The Comité Chagall has confirmed the authenticity of this painting.
Painted in 1951-53, La neige is one of a small group of works dating from just after Chagall's move to Saint-Paul-de-Vence in the South of France. In his authoritative monograph on the artist, Franz Meyer discussed this painting and referred to it in conjunction with a group of pictures that were begun by the artist some time before 1953, but then revisited and completed then. La neige is distinctive in its palette for the way in which it seems to recall Chagall's earlier works, adding an extra dimension to the sense of nostalgia with which his paintings are so often suffused.
In terms of nostalgia, of memory, this scene is clearly not Vence, but instead recalls the Belarusian towns of his childhood. Is this Vitebsk, Chagall's home when he was growing up? Or is it indeed the village where he used to visit his grandfather? Certainly there is a rustic feel both to some of the buildings and to the mysterious red goat which floats, reading, vibrant against the more subdued palette of the rest of the canvas. Indeed, this goat provides the largest area of colour, its bold red recalling, against the backdrop of the winter's night, Blake's Tyger. It is a mystical creature, as is only suited to this mystical scene. The picture is peopled with various characters, all engaged in some narrative that the viewer can but guess at, possibly recalling memories from the artist's own past or dreamed, chance fragments, possibly reflecting other stories. The apparent bewilderment and attempt to bring about order of the man holding a candelabra paradoxically reinforces the fairytale-like character of the painting-- he seems to understand what is happening as little as the viewer, and yet is as deeply involved.
Chagall's paintings are a whimsical combination of dream, memory and imagination. In La neige, there is a sense of the impossible and the illogical that is wholly tied to the world of dreams, as exemplified by the strange colours of the animals, the faint and ghostly couple who are barely solid, instead depicted in subdued outlines, and the vast outstretched nude who dominates the canvas. Her skin appears almost to be a continuation of the snow, which itself may owe its existence, as Chagall's theme, to the prompt of the canvas before he began painting. This similarity between the snow and her flesh implies that she may be some personification of the winter downfall, of the cosiness of a winter's night. This idea is reinforced by her meandering downward flow across the canvas, across which she stretches facing head-first, and the way in which her flesh and the snowy background almost melt together, separated not by appearance but only by the shaded outline of her body. This is a glimpse into a pantheon that is Chagall's own, and yet its magical quality and its open, honest charm are enchanting, inviting the viewer to share in this nostalgic dream.

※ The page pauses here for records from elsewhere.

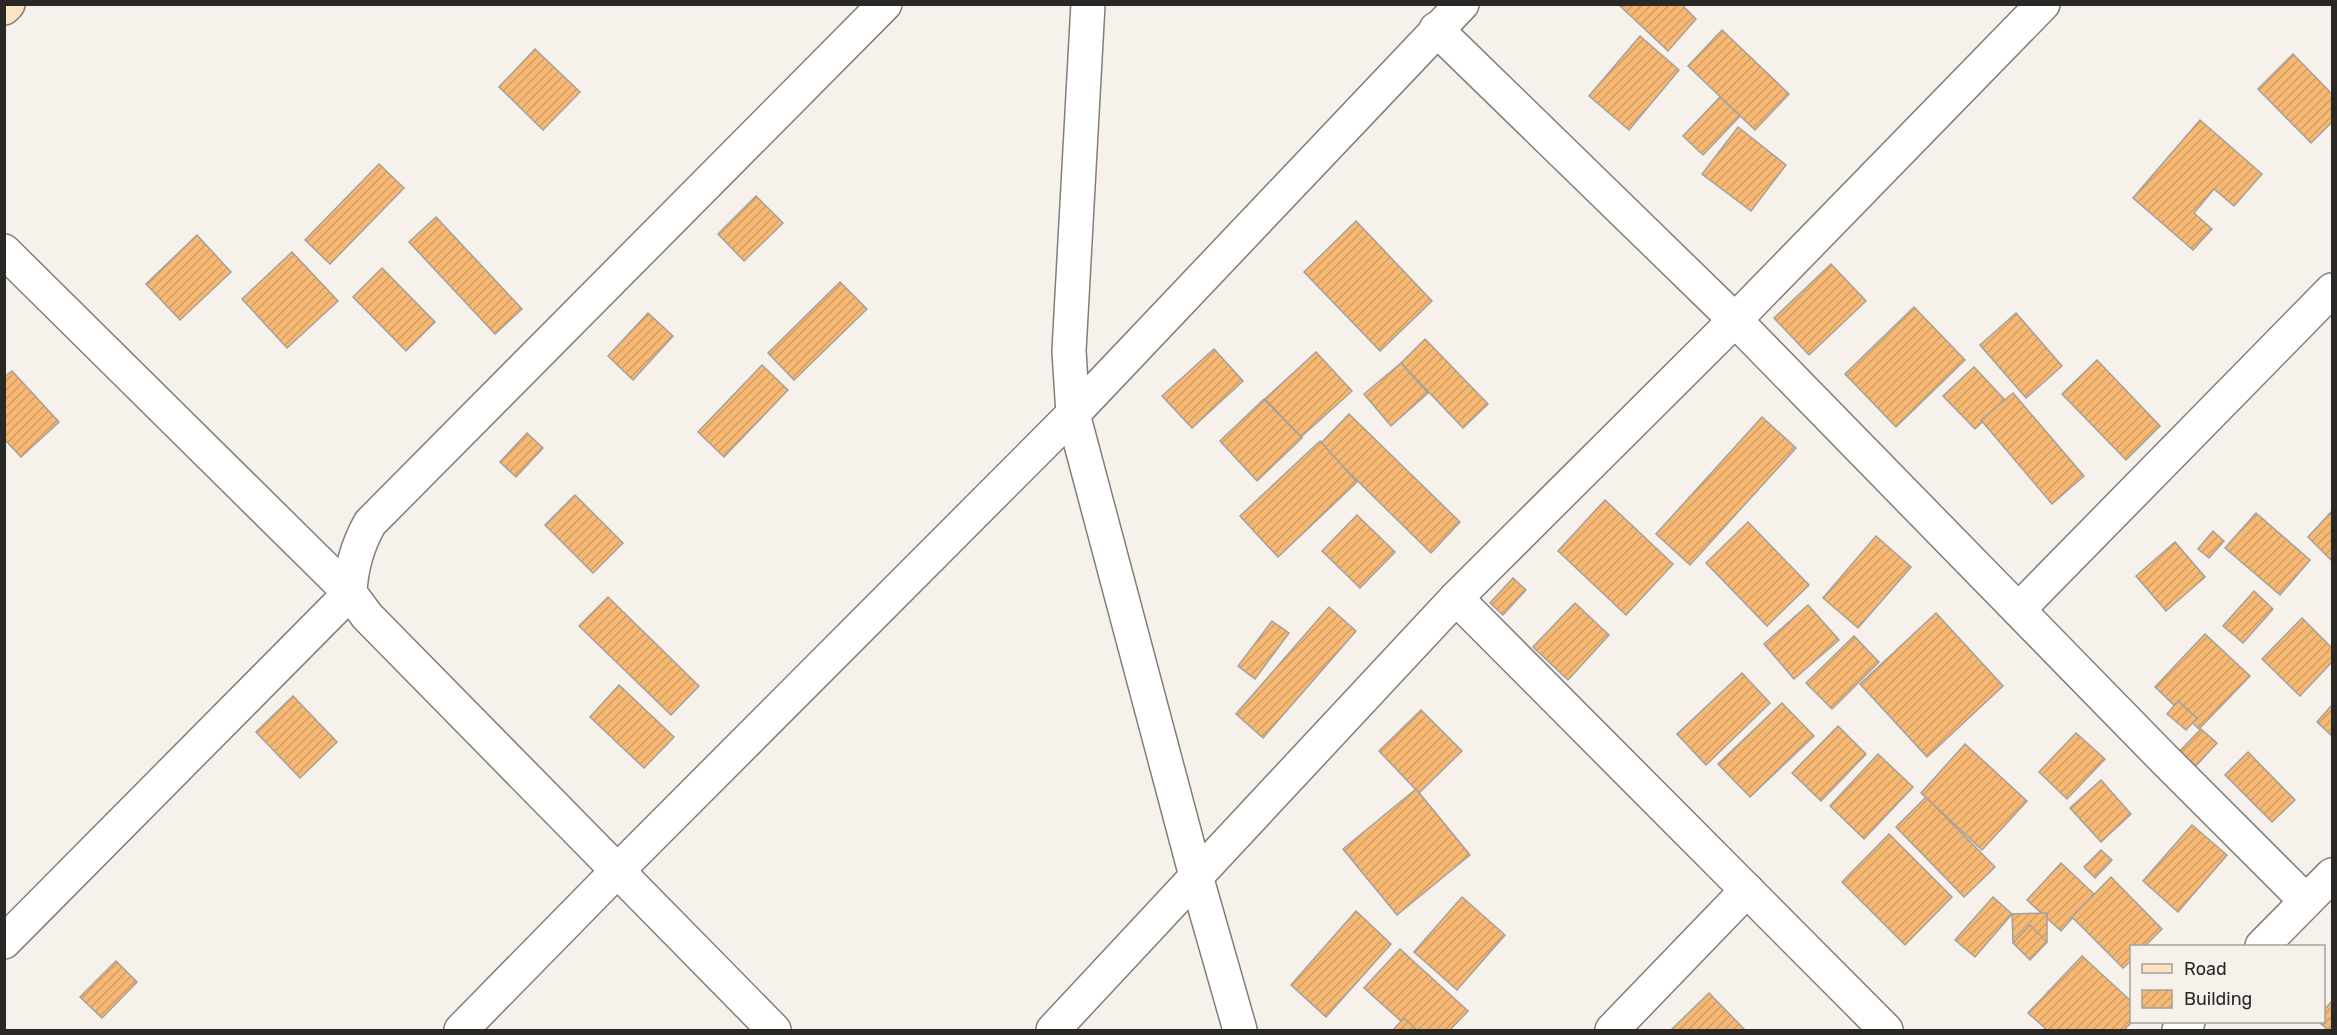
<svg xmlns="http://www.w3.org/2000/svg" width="2337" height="1035" viewBox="0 0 2337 1035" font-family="Rubik,sans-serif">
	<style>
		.building { fill: url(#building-hatch); stroke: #a6a09b; stroke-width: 1.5 }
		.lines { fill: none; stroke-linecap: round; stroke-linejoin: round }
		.street-casing { stroke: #847e79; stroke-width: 36 }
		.secondary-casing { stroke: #847e79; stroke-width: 36 }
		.street { stroke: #fff; stroke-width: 33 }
		.secondary { stroke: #fce3c2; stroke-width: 33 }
	</style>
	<defs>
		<pattern id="building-hatch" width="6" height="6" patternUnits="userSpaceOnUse" patternTransform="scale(1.5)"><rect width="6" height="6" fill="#f6b873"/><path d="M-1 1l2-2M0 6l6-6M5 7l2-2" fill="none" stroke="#d39e63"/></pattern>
	</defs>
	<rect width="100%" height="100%" fill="#f7f1eb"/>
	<g class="building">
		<path d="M 1618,4 L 1681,4 L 1696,19 L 1668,51 Z"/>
		<path d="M 1722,30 L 1789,94 L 1755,130 L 1688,66 Z"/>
		<path d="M 1640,36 L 1679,70 L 1629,130 L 1589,96 Z"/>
		<path d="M 535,49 L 580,92 L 543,130 L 499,87 Z"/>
		<path d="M 2293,54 L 2332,94 L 2332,125 L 2331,123 L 2311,143 L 2258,89 Z"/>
		<path d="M 1720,97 L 1740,116 L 1703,155 L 1683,136 Z"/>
		<path d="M 2200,120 L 2262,174 L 2234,206 L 2214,189 L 2194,213 L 2212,229 L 2193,250 L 2133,198 Z"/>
		<path d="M 1738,127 L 1786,165 L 1751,211 L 1702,174 Z"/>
		<path d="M 379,164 L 404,188 L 330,264 L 305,240 Z"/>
		<path d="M 756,196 L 783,223 L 744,261 L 718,234 Z"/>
		<path d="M 436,217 L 522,309 L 495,334 L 409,242 Z"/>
		<path d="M 1356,221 L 1432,301 L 1380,351 L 1304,272 Z"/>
		<path d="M 197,235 L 231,272 L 180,320 L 146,284 Z"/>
		<path d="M 292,252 L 338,301 L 287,348 L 242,299 Z"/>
		<path d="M 1831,264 L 1866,301 L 1809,355 L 1774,318 Z"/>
		<path d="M 382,268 L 435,322 L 406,351 L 353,297 Z"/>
		<path d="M 840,282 L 867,309 L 794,380 L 768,353 Z"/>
		<path d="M 1914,307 L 1965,360 L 1896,427 L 1845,374 Z"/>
		<path d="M 648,313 L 673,336 L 633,380 L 608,356 Z"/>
		<path d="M 2016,313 L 2062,366 L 2026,398 L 1980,345 Z"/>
		<path d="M 1425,339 L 1488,404 L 1463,428 L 1401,363 Z"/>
		<path d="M 1214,349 L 1243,381 L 1192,428 L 1162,396 Z"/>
		<path d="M 1316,352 L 1352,391 L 1301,437 L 1265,399 Z"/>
		<path d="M 2097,360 L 2160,426 L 2126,460 L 2062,394 Z"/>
		<path d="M 1401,363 L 1428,393 L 1391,426 L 1364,394 Z"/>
		<path d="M 762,365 L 788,390 L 724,457 L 698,432 Z"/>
		<path d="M 1974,367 L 2005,400 L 1975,429 L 1943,396 Z"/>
		<path d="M 12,371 L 59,422 L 21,457 L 4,439 L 4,377 Z"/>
		<path d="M 2013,393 L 2084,476 L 2052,504 L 1981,420 Z"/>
		<path d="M 1264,399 L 1302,438 L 1257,481 L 1220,441 Z"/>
		<path d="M 1349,414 L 1460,522 L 1431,553 L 1320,444 Z"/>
		<path d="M 1762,417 L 1796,448 L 1690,565 L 1656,534 Z"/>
		<path d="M 527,433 L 543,448 L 516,477 L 500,462 Z"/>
		<path d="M 1320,441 L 1357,482 L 1278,557 L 1240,516 Z"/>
		<path d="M 575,495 L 623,543 L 593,573 L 545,525 Z"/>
		<path d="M 1605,500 L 1673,564 L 1626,615 L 1558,551 Z"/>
		<path d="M 2332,511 L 2332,561 L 2308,537 Z"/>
		<path d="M 2256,513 L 2310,560 L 2280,595 L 2225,548 Z"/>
		<path d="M 1357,515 L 1395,552 L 1360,588 L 1322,551 Z"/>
		<path d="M 1748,522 L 1809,585 L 1767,626 L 1706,563 Z"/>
		<path d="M 2213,531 L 2224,541 L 2209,558 L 2198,549 Z"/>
		<path d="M 1876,536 L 1911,567 L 1858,628 L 1823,598 Z"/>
		<path d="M 2175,542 L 2205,577 L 2166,611 L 2136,576 Z"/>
		<path d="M 1513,578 L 1526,590 L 1503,615 L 1490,603 Z"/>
		<path d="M 2254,591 L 2273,609 L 2243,643 L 2223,626 Z"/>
		<path d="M 608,597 L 699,686 L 671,715 L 579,626 Z"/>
		<path d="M 1575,603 L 1609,635 L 1568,680 L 1533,647 Z"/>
		<path d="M 1808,605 L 1839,640 L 1794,679 L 1764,644 Z"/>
		<path d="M 1329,607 L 1356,631 L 1263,738 L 1236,714 Z"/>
		<path d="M 1936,613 L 2003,686 L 1927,757 L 1860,684 Z"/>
		<path d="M 2302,618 L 2332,648 L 2332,662 L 2300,696 L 2262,659 Z"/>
		<path d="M 1272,621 L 1289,633 L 1255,679 L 1238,666 Z"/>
		<path d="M 2205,634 L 2250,676 L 2199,729 L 2155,687 Z"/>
		<path d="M 1854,636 L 1879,662 L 1832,709 L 1806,683 Z"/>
		<path d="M 1742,673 L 1770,703 L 1706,765 L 1677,734 Z"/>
		<path d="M 619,685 L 674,737 L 644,768 L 590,717 Z"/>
		<path d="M 293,696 L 337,742 L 300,778 L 256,732 Z"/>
		<path d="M 2178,701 L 2197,718 L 2186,730 L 2167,714 Z"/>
		<path d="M 1782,703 L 1814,736 L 1750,797 L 1718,764 Z"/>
		<path d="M 2332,705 L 2332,736 L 2317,722 Z"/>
		<path d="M 1421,710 L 1462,751 L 1419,793 L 1379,751 Z"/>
		<path d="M 1838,726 L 1866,754 L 1821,801 L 1792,773 Z"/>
		<path d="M 2201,729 L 2217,743 L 2193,769 L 2177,754 Z"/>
		<path d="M 2076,733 L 2105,759 L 2067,799 L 2039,772 Z"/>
		<path d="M 1965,744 L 2027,801 L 1982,850 L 1921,793 Z"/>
		<path d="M 2248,752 L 2295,800 L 2272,822 L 2225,775 Z"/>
		<path d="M 1878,754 L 1913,787 L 1864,839 L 1830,806 Z"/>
		<path d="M 2101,780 L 2131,814 L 2101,842 L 2070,808 Z"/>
		<path d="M 1416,789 L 1470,855 L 1397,915 L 1343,849 Z"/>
		<path d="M 1926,797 L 1995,867 L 1964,897 L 1896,827 Z"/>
		<path d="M 2192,825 L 2227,855 L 2178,912 L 2143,881 Z"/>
		<path d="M 1889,834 L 1952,897 L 1905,945 L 1842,882 Z"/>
		<path d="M 2101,850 L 2112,860 L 2095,878 L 2084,867 Z"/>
		<path d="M 2061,863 L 2094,894 L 2061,931 L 2027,900 Z"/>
		<path d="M 2111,877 L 2162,929 L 2145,946 L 2132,946 L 2132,960 L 2123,968 L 2072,917 Z"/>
		<path d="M 1462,897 L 1505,935 L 1457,990 L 1414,952 Z"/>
		<path d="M 1993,897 L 2012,914 L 1975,957 L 1955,940 Z"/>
		<path d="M 1356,911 L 1391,944 L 1326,1017 L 1291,985 Z"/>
		<path d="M 2047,913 L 2047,942 L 2013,943 L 2012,914 Z"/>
		<path d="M 2030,925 L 2047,942 L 2030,960 L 2013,943 Z"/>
		<path d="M 1400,949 L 1468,1011 L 1450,1030 L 1411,1030 L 1364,988 Z"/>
		<path d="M 2082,956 L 2132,1002 L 2132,1022 L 2124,1030 L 2047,1030 L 2028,1013 Z"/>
		<path d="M 116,961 L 137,982 L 102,1018 L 80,997 Z"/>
		<path d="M 1709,993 L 1745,1030 L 1671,1030 Z"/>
		<path d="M 2332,1001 L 2332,1030 L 2328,1030 L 2319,1022 L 2324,1022 L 2324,1010 Z"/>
		<path d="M 1404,1018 L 1417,1030 L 1393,1030 Z"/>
	</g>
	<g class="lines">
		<defs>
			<g id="street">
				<path d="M 1088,4 L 1069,351 L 1073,414 L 1196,876 L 1240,1030"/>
				<path d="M 1436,29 L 1735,320 L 2164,759 L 2306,901"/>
				<path d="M 4,251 L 350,593 L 4,942"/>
				<path d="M 1456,598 L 1886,1030"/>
				<path d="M 2019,609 L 2332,290"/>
				<path d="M 2262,946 L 2332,875"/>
				<path d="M 461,1030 L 617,871 L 1073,414 L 1462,4"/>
				<path d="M 774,1030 L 367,616 L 350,593 C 351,567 357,546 370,523 L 885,4"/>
				<path d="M 1053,1030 L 1456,598 L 1735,320 L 2043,4"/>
				<path d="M 1612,1030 L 1747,890"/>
				<path d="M 2179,1030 L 2188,1022"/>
			</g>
			<path id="secondary" d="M 4,8 L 8,4"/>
		</defs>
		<use href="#street" class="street-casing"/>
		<use href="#secondary" class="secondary-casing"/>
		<use href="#street" class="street"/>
		<use href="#secondary" class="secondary"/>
	</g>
	<rect width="2337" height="1035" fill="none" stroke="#2a2825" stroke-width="12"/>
	<rect x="2130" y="945" width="195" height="78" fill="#f7f1eb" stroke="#a5a19c" stroke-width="1.5"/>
	<rect x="2142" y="964" width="30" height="9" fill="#fce3c2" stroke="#a5a19c" stroke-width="1.5"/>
	<text x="2184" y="975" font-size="18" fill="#2a2825">Road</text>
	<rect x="2142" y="990" width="30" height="18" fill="url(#building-hatch)" stroke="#a5a19c" stroke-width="1.5"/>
	<text x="2184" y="1005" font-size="18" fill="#2a2825">Building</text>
</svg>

In My Life, the artist's 1922 memoirs, Chagall tells a story about an episode with his beloved first love and first wife, Bella, while they were in Vitebsk that appears possibly to relate to the scene in La neige. Bella and Chagall are alone:
I kiss her.
A still life magically takes shape in my mind.
She poses for me.
Reclining, a rounded white nude takes shape.
I approach her timidly. I confess it was the first time I had seen a nude.
Although she was practically my fiancée I was still afraid of approaching her, of going any nearer, of touching all that loveliness. As if a feast were spread before your eyes' (M. Chagall, My Life, London, 1965, p. 79).
Perhaps the memories of that first glimpse of a naked woman are emerging in La neige, in the form of the romanticised, bouquet-holding nude that takes up so much of the canvas. Viewed from this strange angle, her supine elegance is all the more mysterious, perhaps recalling the strangeness of Chagall's own first view of her naked form. And maybe they are also, then, the spectral couple shown kissing, like some associated wisp of memory, another shard of the past brought back to life in the form of this dreamlike painting. For is that not a palette near his hand? Are we seeing Marc revisiting Bella in the Vitebsk of his memories?
Long after her sudden death in 1944, Bella continued to feature in Chagall's pictures, even after his marriage in 1952, within the dates of execution of La neige, to Valentina Brodsky. Indeed wherever the theme of romance introduces itself from the date of Bella's death onwards, it does so with an element of the bittersweet-Chagall's paintings reflect his desire to be reunited with his first wife at his own death, and this adds an ethereal quality to paintings such as this. It was not romance alone, though, but rather love that was the enduring theme of Chagall's pictures. For it was through depictions of love and its associated joy that Chagall hoped to spread an instinctive and emotional message, a call to the soul. As an artist, he was generously trying to spread joy and fellowship, inviting his viewers to join him in the oneiric revels of his twilit world of the imagination. Following the two World Wars and his experiences in revolutionary Russia, Chagall was well-qualified to show an interest in the peace that love, and it was this that came to motivate many of his paintings, especially from the 1940s onwards:
'I thought that only love and uncalculating devotion towards others will lead to the greatest harmony in life and in art of which humanity has been dreaming so long. And this must, of course, be included in each utterance, in each brushstroke, and in each colour' (Chagall, quoted in J. Baal-Teshuva, Chagall: A Retrospective, Westport, 1995, p. 208).